Но на Степана вдруг напала «морока». Сам прославленный как колдун, он попал в колдовские сети и не мог из них вырваться и, правду сказать, — не хотел вырываться…
Никогда во всю жизнь он не помнил такого томления и безутешной тоски, какая его охватила в эти дни пребывания в Астрахани…
Как-то в первые дни, возвращаясь в город от пристани, где стоял караван стругов, Степан Тимофеевич у городских ворот встретил стрельчиху Марью, ту самую, которую видел на площади, когда в первый раз вышел на русский берег после морского похода, Марью, которая оберегла его от нападения воеводского брата…
И вдруг атамана словно кольнуло в сердце.
— Марья! Ты?! — как в прошлую встречу, невольно воскликнул он, придержав коня, и сам удивился тому, сколь взволновала его эта встреча. Все это время он ни разу не вспомнил о ней. Ее для него словно не было никогда — так она позабылась.
Стрельчиха зарделась. Темный румянец густой волной окатил ее щеки.
— Я! — вызывающе сказала она. Искры сверкнули в ее глазах и скрылись за ресницами.
— Что же, забыла меня? — спросил Разин.
— А я ныне мужня жена! — бойко ответила Маша, но голос ее задрожал.
— На что тебе муж! — возразил атаман, даже и не спросив, за кого она вышла.
— Как — на что! Муж — он муж! — оправившись, усмехнулась стрельчиха. — Детей ему стану рожать!
— Покину я Астрахань скоро, — сказал Степан, уже уверенный в том, что каждое слово его западает ей в сердце. — Ты загодя приходи на мой струг. Караульный казак тебя впустит в шатер, там и жди. Придешь? — спросил он.
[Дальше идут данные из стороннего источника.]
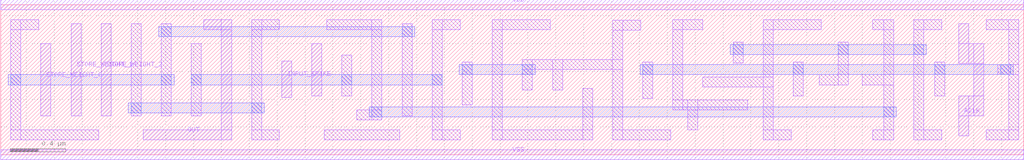
<source format=lef>
VERSION 5.8 ;
BUSBITCHARS "[]" ;
DIVIDERCHAR "/" ;

MACRO fsm_output_macro
  ORIGIN -10.616 0 ;
  FOREIGN fsm_output 10.616 0 ;
  SIZE 7.344 BY 1.08 ;
  SYMMETRY X Y ;
  SITE core ;
  PIN VDD
    DIRECTION INOUT ;
    USE POWER ;
    SHAPE ABUTMENT ;
    PORT
      LAYER M1 ;
        RECT 10.616 1.044 17.96 1.116 ;
    END
  END VDD
  PIN VSS
    DIRECTION INOUT ;
    USE GROUND ;
    SHAPE ABUTMENT ;
    PORT
      LAYER M1 ;
        RECT 10.616 -0.036 17.96 0.036 ;
    END
  END VSS
  PIN ACLK
    DIRECTION INPUT ;
    USE SIGNAL ;
    PORT
      LAYER M1 ;
        RECT 17.492 0.656 17.672 0.8 ;
        RECT 17.6 0.28 17.672 0.8 ;
        RECT 17.492 0.28 17.672 0.424 ;
        RECT 17.492 0.656 17.564 0.944 ;
        RECT 17.492 0.136 17.564 0.424 ;
    END
  END ACLK
  PIN INPUT_SPIKE
    DIRECTION INPUT ;
    USE SIGNAL ;
    PORT
      LAYER M1 ;
        RECT 12.848 0.424 12.92 0.8 ;
        RECT 12.632 0.412 12.704 0.676 ;
    END
  END INPUT_SPIKE
  PIN OUT
    DIRECTION OUTPUT ;
    USE SIGNAL ;
    PORT
      LAYER M1 ;
        RECT 12.072 0.9 12.272 0.972 ;
        RECT 12.2 0.108 12.272 0.972 ;
        RECT 11.64 0.108 12.272 0.18 ;
    END
  END OUT
  PIN STORE_WEIGHT_0
    DIRECTION INPUT ;
    USE SIGNAL ;
    PORT
      LAYER M1 ;
        RECT 10.904 0.28 10.976 0.8 ;
    END
  END STORE_WEIGHT_0
  PIN STORE_WEIGHT_1
    DIRECTION INPUT ;
    USE SIGNAL ;
    PORT
      LAYER M1 ;
        RECT 11.12 0.28 11.192 0.944 ;
    END
  END STORE_WEIGHT_1
  PIN STORE_WEIGHT_2
    DIRECTION INPUT ;
    USE SIGNAL ;
    PORT
      LAYER M1 ;
        RECT 11.336 0.28 11.408 0.944 ;
    END
  END STORE_WEIGHT_2
  OBS
    LAYER M1 ;
      RECT 17.688 0.9 17.924 0.972 ;
      RECT 17.852 0.108 17.924 0.972 ;
      RECT 17.772 0.576 17.924 0.648 ;
      RECT 17.688 0.108 17.924 0.18 ;
      RECT 17.168 0.9 17.368 0.972 ;
      RECT 17.168 0.108 17.24 0.972 ;
      RECT 17.168 0.108 17.368 0.18 ;
      RECT 16.876 0.9 17.024 0.972 ;
      RECT 16.952 0.108 17.024 0.972 ;
      RECT 16.8 0.504 17.024 0.576 ;
      RECT 16.876 0.108 17.024 0.18 ;
      RECT 16.628 0.504 16.7 0.812 ;
      RECT 16.492 0.504 16.7 0.576 ;
      RECT 16.088 0.9 16.504 0.972 ;
      RECT 16.088 0.108 16.16 0.972 ;
      RECT 15.656 0.488 16.16 0.56 ;
      RECT 16.088 0.108 16.288 0.18 ;
      RECT 15.44 0.9 15.656 0.972 ;
      RECT 15.44 0.324 15.512 0.972 ;
      RECT 15.44 0.324 15.976 0.396 ;
      RECT 15.548 0.18 15.62 0.396 ;
      RECT 15.008 0.896 15.208 0.968 ;
      RECT 15.008 0.108 15.08 0.968 ;
      RECT 14.36 0.612 15.08 0.684 ;
      RECT 14.576 0.468 14.648 0.684 ;
      RECT 14.36 0.468 14.432 0.684 ;
      RECT 15.008 0.108 15.424 0.18 ;
      RECT 14.144 0.9 14.56 0.972 ;
      RECT 14.144 0.108 14.216 0.972 ;
      RECT 14.792 0.108 14.864 0.476 ;
      RECT 14.144 0.108 14.864 0.18 ;
      RECT 13.712 0.9 13.912 0.972 ;
      RECT 13.712 0.108 13.784 0.972 ;
      RECT 13.712 0.108 13.912 0.18 ;
      RECT 12.956 0.9 13.352 0.972 ;
      RECT 13.28 0.252 13.352 0.972 ;
      RECT 13.172 0.252 13.352 0.324 ;
      RECT 12.416 0.9 12.616 0.972 ;
      RECT 12.416 0.108 12.488 0.972 ;
      RECT 12.416 0.108 12.616 0.18 ;
      RECT 10.688 0.9 10.888 0.972 ;
      RECT 10.688 0.108 10.76 0.972 ;
      RECT 10.688 0.108 11.32 0.18 ;
      RECT 17.32 0.424 17.392 0.668 ;
      RECT 16.304 0.424 16.376 0.668 ;
      RECT 15.872 0.66 15.944 0.812 ;
      RECT 15.224 0.404 15.296 0.668 ;
      RECT 13.928 0.36 14 0.668 ;
      RECT 13.496 0.28 13.568 0.944 ;
      RECT 12.936 0.108 13.48 0.18 ;
      RECT 13.064 0.424 13.136 0.716 ;
      RECT 11.984 0.28 12.056 0.8 ;
      RECT 11.768 0.28 11.84 0.944 ;
      RECT 11.552 0.28 11.624 0.944 ;
    LAYER M2 ;
      RECT 15.204 0.576 17.884 0.648 ;
      RECT 15.852 0.72 17.26 0.792 ;
      RECT 13.26 0.272 17.044 0.344 ;
      RECT 13.908 0.576 14.452 0.648 ;
      RECT 11.984 0.504 13.784 0.576 ;
      RECT 11.748 0.852 13.588 0.924 ;
      RECT 11.532 0.3 12.508 0.372 ;
      RECT 10.668 0.504 11.86 0.576 ;
    LAYER V1 ;
      RECT 17.792 0.576 17.864 0.648 ;
      RECT 17.32 0.576 17.392 0.648 ;
      RECT 17.168 0.72 17.24 0.792 ;
      RECT 16.952 0.272 17.024 0.344 ;
      RECT 16.628 0.72 16.7 0.792 ;
      RECT 16.304 0.576 16.376 0.648 ;
      RECT 15.872 0.72 15.944 0.792 ;
      RECT 15.224 0.576 15.296 0.648 ;
      RECT 14.36 0.576 14.432 0.648 ;
      RECT 13.928 0.576 14 0.648 ;
      RECT 13.712 0.504 13.784 0.576 ;
      RECT 13.496 0.852 13.568 0.924 ;
      RECT 13.28 0.272 13.352 0.344 ;
      RECT 13.064 0.504 13.136 0.576 ;
      RECT 12.416 0.3 12.488 0.372 ;
      RECT 11.984 0.504 12.056 0.576 ;
      RECT 11.768 0.504 11.84 0.576 ;
      RECT 11.768 0.852 11.84 0.924 ;
      RECT 11.552 0.3 11.624 0.372 ;
      RECT 10.688 0.504 10.76 0.576 ;
  END
END fsm_output_macro

END LIBRARY

</source>
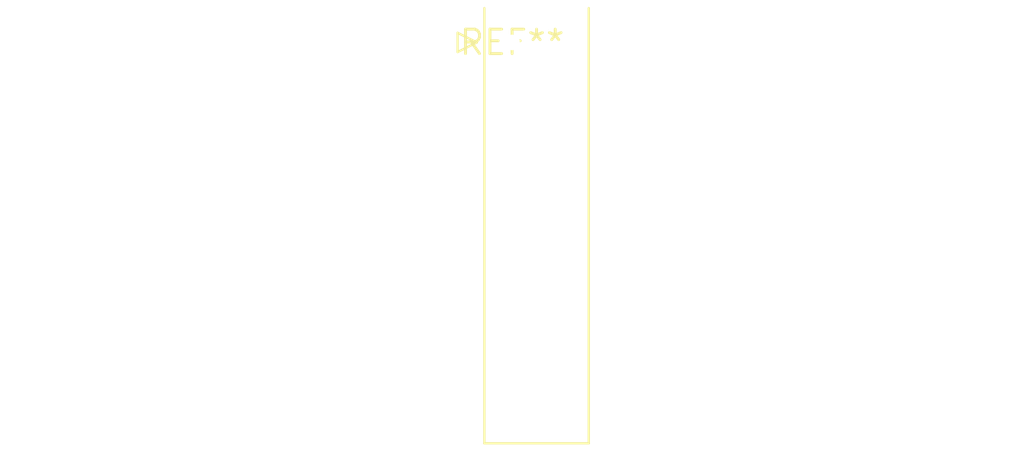
<source format=kicad_pcb>
(kicad_pcb (version 20240108) (generator pcbnew)

  (general
    (thickness 1.6)
  )

  (paper "A4")
  (layers
    (0 "F.Cu" signal)
    (31 "B.Cu" signal)
    (32 "B.Adhes" user "B.Adhesive")
    (33 "F.Adhes" user "F.Adhesive")
    (34 "B.Paste" user)
    (35 "F.Paste" user)
    (36 "B.SilkS" user "B.Silkscreen")
    (37 "F.SilkS" user "F.Silkscreen")
    (38 "B.Mask" user)
    (39 "F.Mask" user)
    (40 "Dwgs.User" user "User.Drawings")
    (41 "Cmts.User" user "User.Comments")
    (42 "Eco1.User" user "User.Eco1")
    (43 "Eco2.User" user "User.Eco2")
    (44 "Edge.Cuts" user)
    (45 "Margin" user)
    (46 "B.CrtYd" user "B.Courtyard")
    (47 "F.CrtYd" user "F.Courtyard")
    (48 "B.Fab" user)
    (49 "F.Fab" user)
    (50 "User.1" user)
    (51 "User.2" user)
    (52 "User.3" user)
    (53 "User.4" user)
    (54 "User.5" user)
    (55 "User.6" user)
    (56 "User.7" user)
    (57 "User.8" user)
    (58 "User.9" user)
  )

  (setup
    (pad_to_mask_clearance 0)
    (pcbplotparams
      (layerselection 0x00010fc_ffffffff)
      (plot_on_all_layers_selection 0x0000000_00000000)
      (disableapertmacros false)
      (usegerberextensions false)
      (usegerberattributes false)
      (usegerberadvancedattributes false)
      (creategerberjobfile false)
      (dashed_line_dash_ratio 12.000000)
      (dashed_line_gap_ratio 3.000000)
      (svgprecision 4)
      (plotframeref false)
      (viasonmask false)
      (mode 1)
      (useauxorigin false)
      (hpglpennumber 1)
      (hpglpenspeed 20)
      (hpglpendiameter 15.000000)
      (dxfpolygonmode false)
      (dxfimperialunits false)
      (dxfusepcbnewfont false)
      (psnegative false)
      (psa4output false)
      (plotreference false)
      (plotvalue false)
      (plotinvisibletext false)
      (sketchpadsonfab false)
      (subtractmaskfromsilk false)
      (outputformat 1)
      (mirror false)
      (drillshape 1)
      (scaleselection 1)
      (outputdirectory "")
    )
  )

  (net 0 "")

  (footprint "TE_Micro-MaTch_1-215079-6_2x08_P1.27mm_Vertical" (layer "F.Cu") (at 0 0))

)

</source>
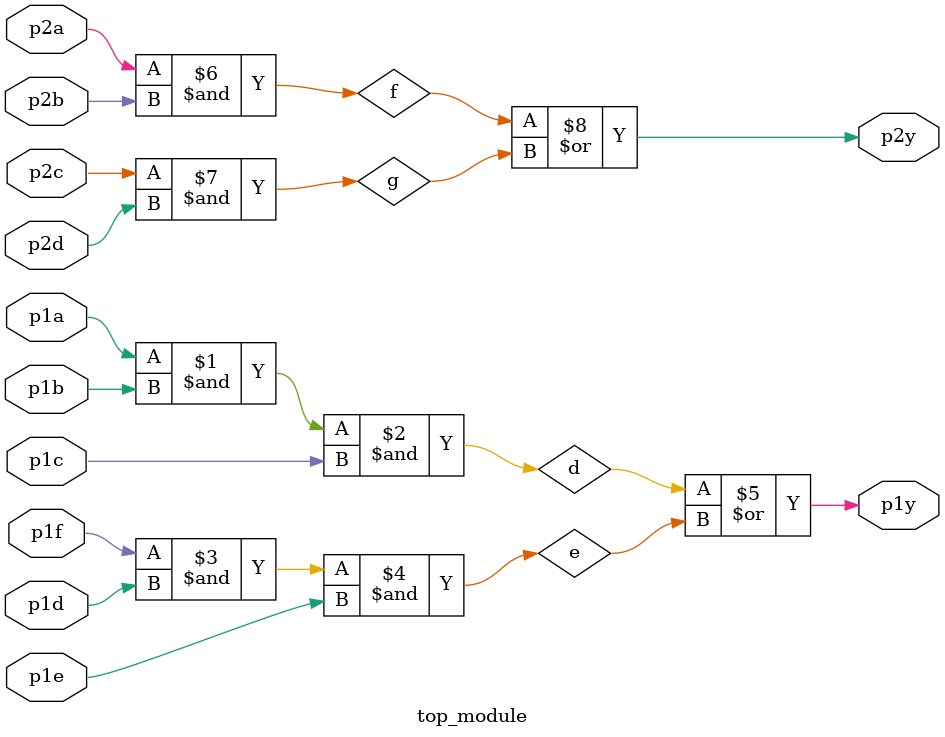
<source format=v>
module top_module ( 
    input p1a, p1b, p1c, p1d, p1e, p1f,
    output p1y,
    input p2a, p2b, p2c, p2d,
    output p2y );
wire d,e,f,g;
    assign d=p1a&p1b&p1c;
    assign e=p1f&p1d&p1e;
    assign p1y=d|e;
    assign f=p2a&p2b;
    assign g=p2c&p2d;
    assign 
        p2y=f|g;

endmodule
</source>
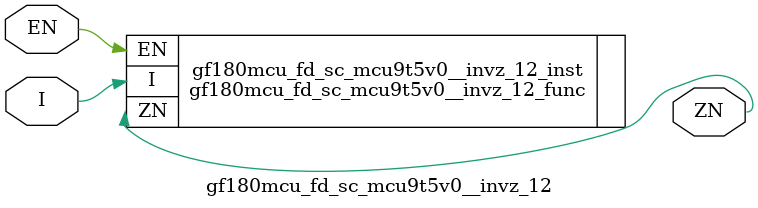
<source format=v>

module gf180mcu_fd_sc_mcu9t5v0__invz_12( EN, I, ZN );
input EN, I;
output ZN;

   `ifdef FUNCTIONAL  //  functional //

	gf180mcu_fd_sc_mcu9t5v0__invz_12_func gf180mcu_fd_sc_mcu9t5v0__invz_12_behav_inst(.EN(EN),.I(I),.ZN(ZN));

   `else

	gf180mcu_fd_sc_mcu9t5v0__invz_12_func gf180mcu_fd_sc_mcu9t5v0__invz_12_inst(.EN(EN),.I(I),.ZN(ZN));

	// spec_gates_begin


	// spec_gates_end



   specify

	// specify_block_begin

	// comb arc EN --> ZN
	 (EN => ZN) = (1.0,1.0);

	// comb arc I --> ZN
	 (I => ZN) = (1.0,1.0);

	// specify_block_end

   endspecify

   `endif

endmodule

</source>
— Сам ведь знаешь, — шепнула она, взглянув ему прямо в глаза.
Степан возвратился на свой струг. Он сказал караульному впустить в шатер Машу, беречь ее.
На другой день приехал.
— Здесь?
— Не была, атаман, — потупясь, ответил караульный, словно от него зависело сделать так, чтобы Маша пришла.